Police simply took another look at 27 years of tips, psychic revelations, often-botched police work and a serial killer’s chilling admissions and decided it was time. Time to ease the suffering of the Walsh family and time to point the finger at the man Hollywood Police Chief Chad Wagner said had been the prime suspect all along: Ottis Toole.
“This is a process that is long overdue,” Wagner told an audience that included Adam’s parents, John and Reve Walsh.
Wagner acknowledged that not much had changed since 1996, when Toole died in prison while serving a sentence for an unrelated murder.
He had twice confessed to killing Adam and twice recanted.
“We could have charged him back then,” Wagner said. “I’ve taken cases much weaker than this to the state attorney’s office.”
The announcement was long on drama and compassion for the Walshes, but it offered no new evidence against the drifter from Jacksonville, Fla., who passed through Hollywood on July 27, 1981. That was the day 6-year-old Adam disappeared from a Sears at the Hollywood Mall -- across from the police station -- while his mother shopped for lamps.
Adam’s severed head was found two weeks later in Vero Beach, Fla., beginning a search that has haunted the Walsh family, Reve Walsh said Tuesday.
She thanked the family’s three children, Meghan, Callahan and Hayden, who were born after Adam’s death.

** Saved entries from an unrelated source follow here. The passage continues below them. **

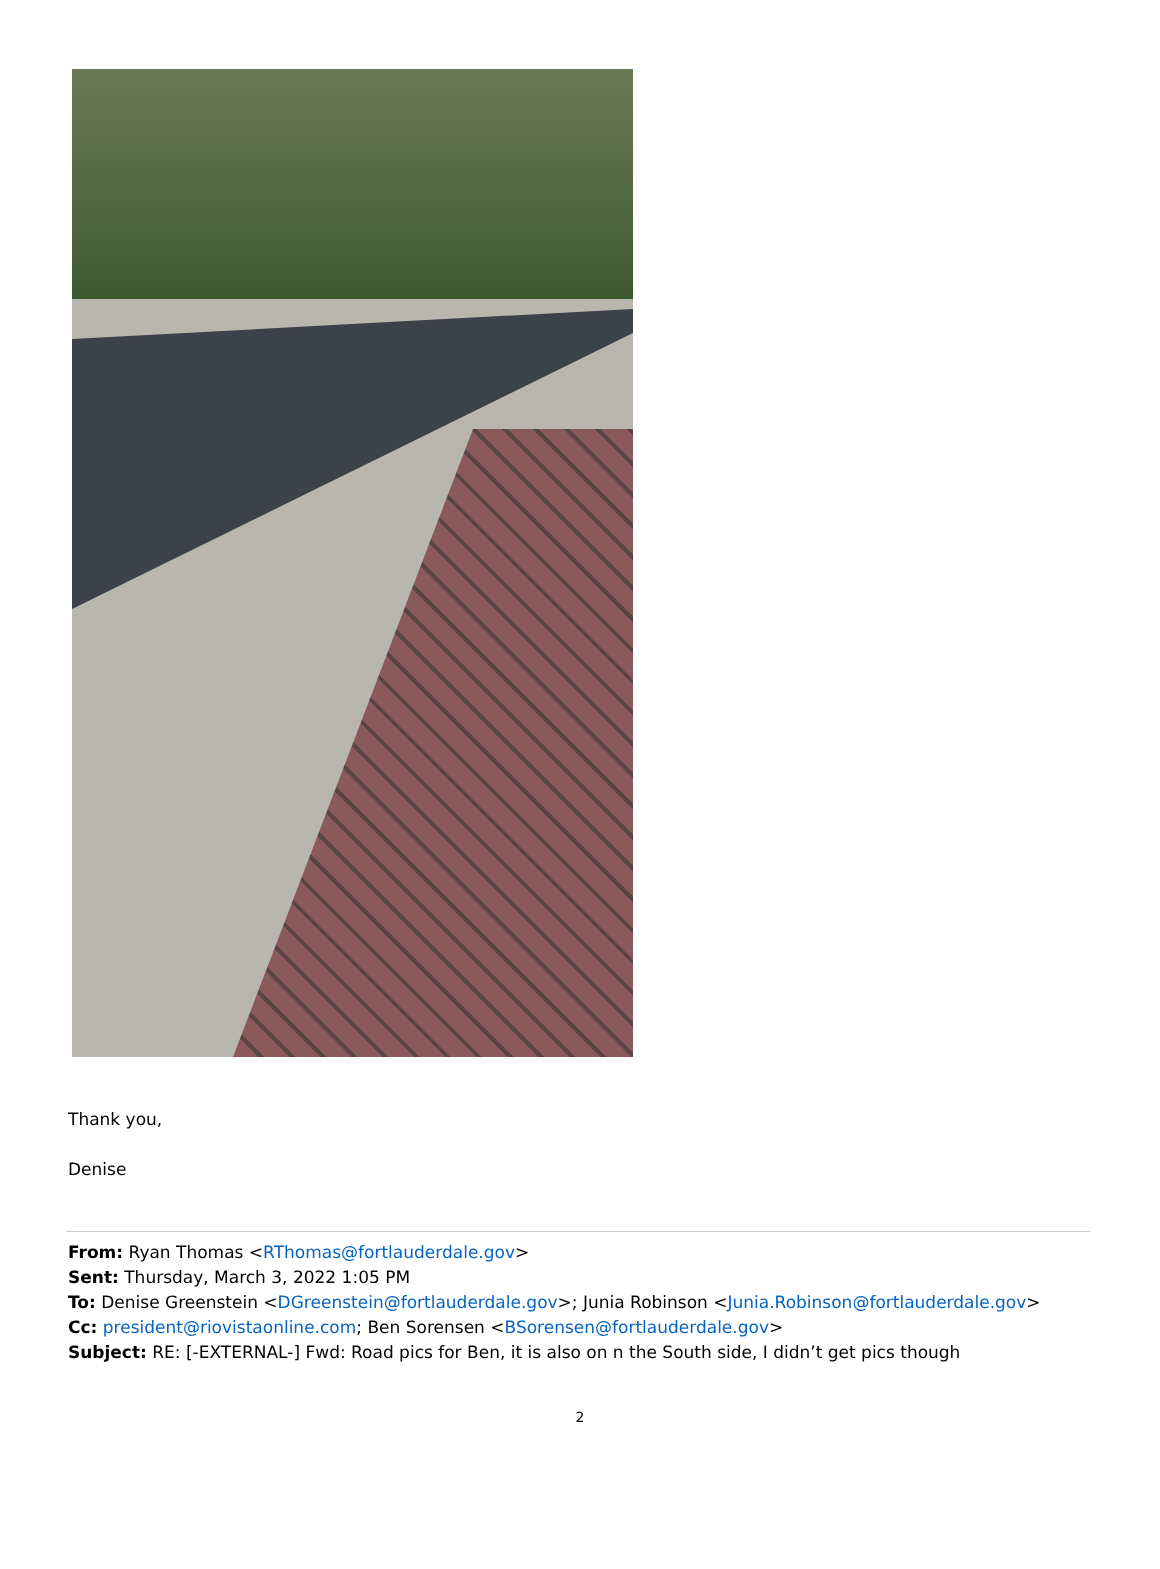Thank you,
Denise
From: Ryan Thomas <RThomas@fortlauderdale.gov>
Sent: Thursday, March 3, 2022 1:05 PM
To: Denise Greenstein <DGreenstein@fortlauderdale.gov>; Junia Robinson <Junia.Robinson@fortlauderdale.gov>
Cc: president@riovistaonline.com; Ben Sorensen <BSorensen@fortlauderdale.gov>
Subject: RE: [-EXTERNAL-] Fwd: Road pics for Ben, it is also on n the South side, I didn’t get pics though
2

The abduction of a young boy from a busy shopping mall sparked fear among parents nationwide and changed the way police and the media responded to reports of missing children.

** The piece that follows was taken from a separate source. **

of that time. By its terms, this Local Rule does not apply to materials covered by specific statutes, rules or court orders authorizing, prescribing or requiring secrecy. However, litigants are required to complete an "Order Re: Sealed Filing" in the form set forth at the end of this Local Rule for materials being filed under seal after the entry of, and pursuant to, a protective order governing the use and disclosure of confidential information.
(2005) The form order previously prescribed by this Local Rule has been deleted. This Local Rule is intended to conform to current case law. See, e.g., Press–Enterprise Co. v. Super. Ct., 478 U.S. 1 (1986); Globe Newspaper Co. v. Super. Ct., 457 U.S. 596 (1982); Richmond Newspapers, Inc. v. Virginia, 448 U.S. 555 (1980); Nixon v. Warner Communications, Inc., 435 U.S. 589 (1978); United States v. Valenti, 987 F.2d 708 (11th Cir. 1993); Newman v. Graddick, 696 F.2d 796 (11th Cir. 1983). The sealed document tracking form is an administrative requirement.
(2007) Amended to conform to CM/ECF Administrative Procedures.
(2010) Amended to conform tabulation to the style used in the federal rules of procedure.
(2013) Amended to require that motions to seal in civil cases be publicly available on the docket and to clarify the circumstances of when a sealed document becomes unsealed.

Wagner acknowledged that evidence was destroyed or overlooked and apologized to the Walshes for investigative mistakes.
Among the problems: Police lost a bloody carpet from Toole’s 1971 Cadillac, then lost the car. They also missed leads, took poor investigative notes and didn’t properly document evidence.

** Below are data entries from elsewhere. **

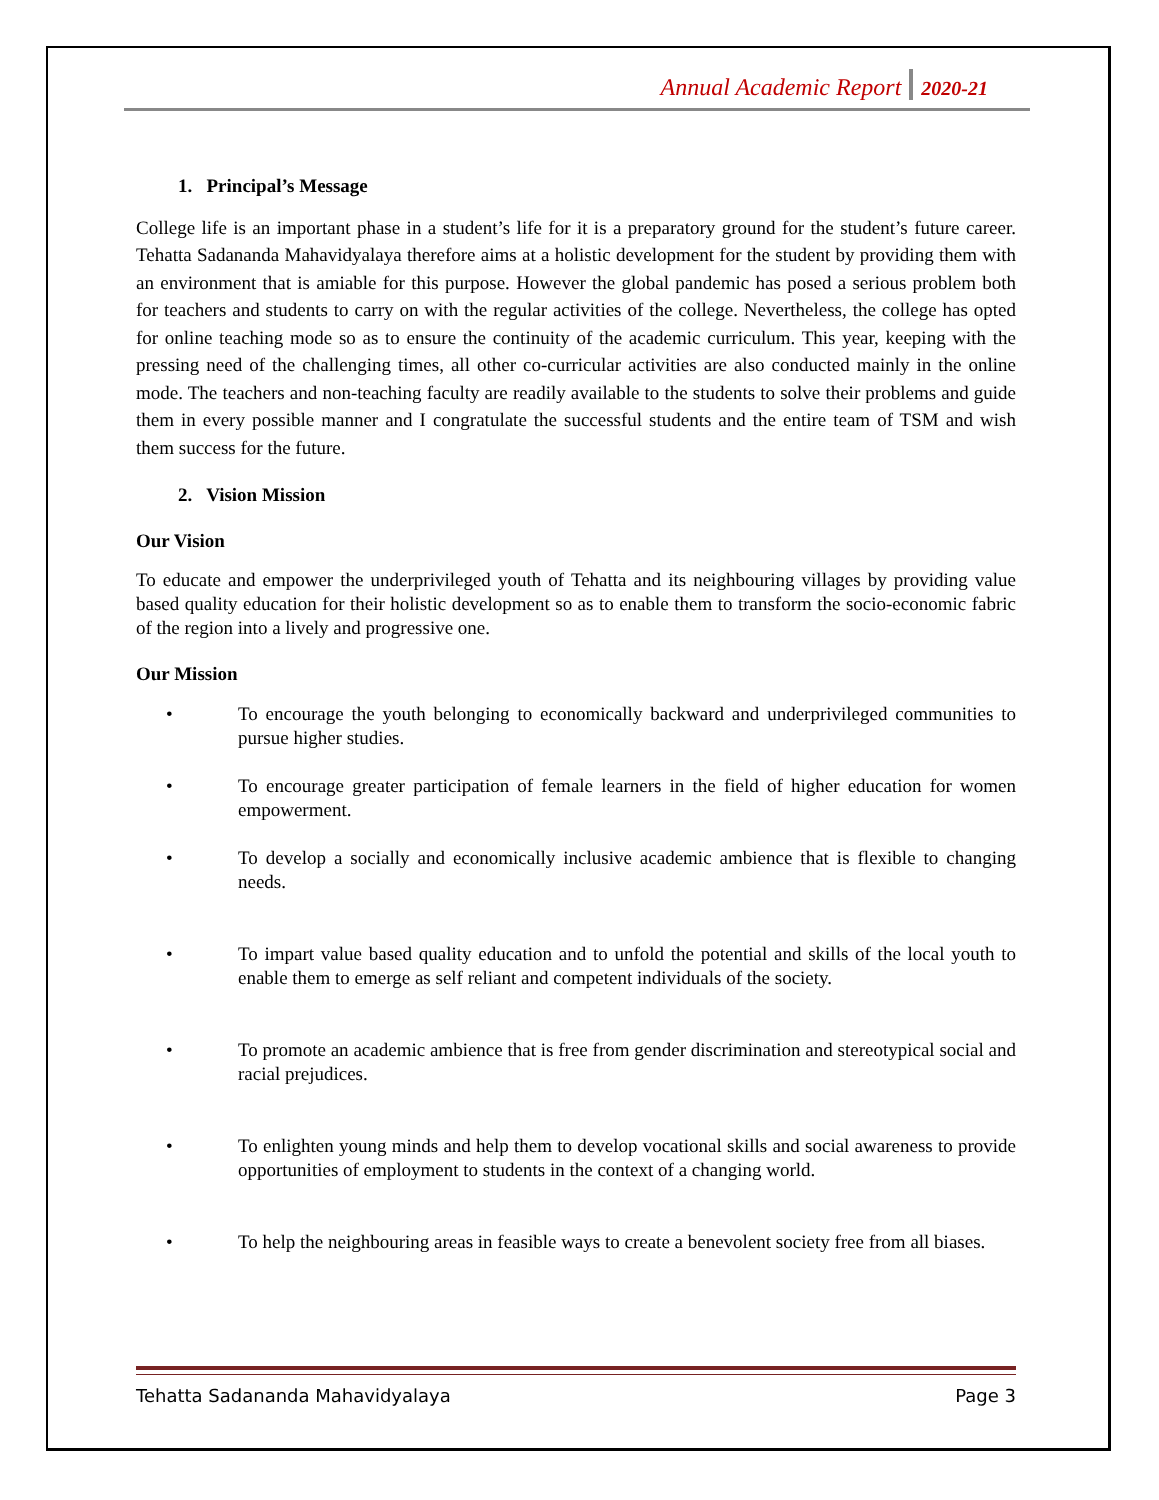Annual Academic Report 2020-21
1. Principal’s Message
College life is an important phase in a student’s life for it is a preparatory ground for the student’s future career. Tehatta Sadananda Mahavidyalaya therefore aims at a holistic development for the student by providing them with an environment that is amiable for this purpose. However the global pandemic has posed a serious problem both for teachers and students to carry on with the regular activities of the college. Nevertheless, the college has opted for online teaching mode so as to ensure the continuity of the academic curriculum. This year, keeping with the pressing need of the challenging times, all other co-curricular activities are also conducted mainly in the online mode. The teachers and non-teaching faculty are readily available to the students to solve their problems and guide them in every possible manner and I congratulate the successful students and the entire team of TSM and wish them success for the future.
2. Vision Mission
Our Vision
To educate and empower the underprivileged youth of Tehatta and its neighbouring villages by providing value based quality education for their holistic development so as to enable them to transform the socio-economic fabric of the region into a lively and progressive one.
Our Mission
• To encourage the youth belonging to economically backward and underprivileged communities to pursue higher studies.
• To encourage greater participation of female learners in the field of higher education for women empowerment.
• To develop a socially and economically inclusive academic ambience that is flexible to changing needs.
• To impart value based quality education and to unfold the potential and skills of the local youth to enable them to emerge as self reliant and competent individuals of the society.
• To promote an academic ambience that is free from gender discrimination and stereotypical social and racial prejudices.
• To enlighten young minds and help them to develop vocational skills and social awareness to provide opportunities of employment to students in the context of a changing world.
• To help the neighbouring areas in feasible ways to create a benevolent society free from all biases.
Tehatta Sadananda Mahavidyalaya Page 3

But the case led to improvements that law enforcement officials and children’s advocates say have saved lives.
On Aug. 19, four days after Adam’s funeral, the family established the Adam Walsh Outreach Center for Missing Children. It has since become a national clearinghouse for families and law enforcement officers dealing with reports of missing children.
The Walshes also lobbied for stronger laws before Congress and at the White House. John Walsh’s television show, “America’s Most Wanted,” is credited with helping to solve hundreds of crimes.
“We can now move forward knowing positively who killed our little boy,” John Walsh said. “I believe wherever Toole is, he’s paying and being held accountable for his actions.”
The lack of new evidence and the inability of Toole to defend himself won’t quiet critics who said police got it wrong, Wagner said.
“If you’re looking for that magic wand, that one piece of evidence, it’s not there,” Wagner said.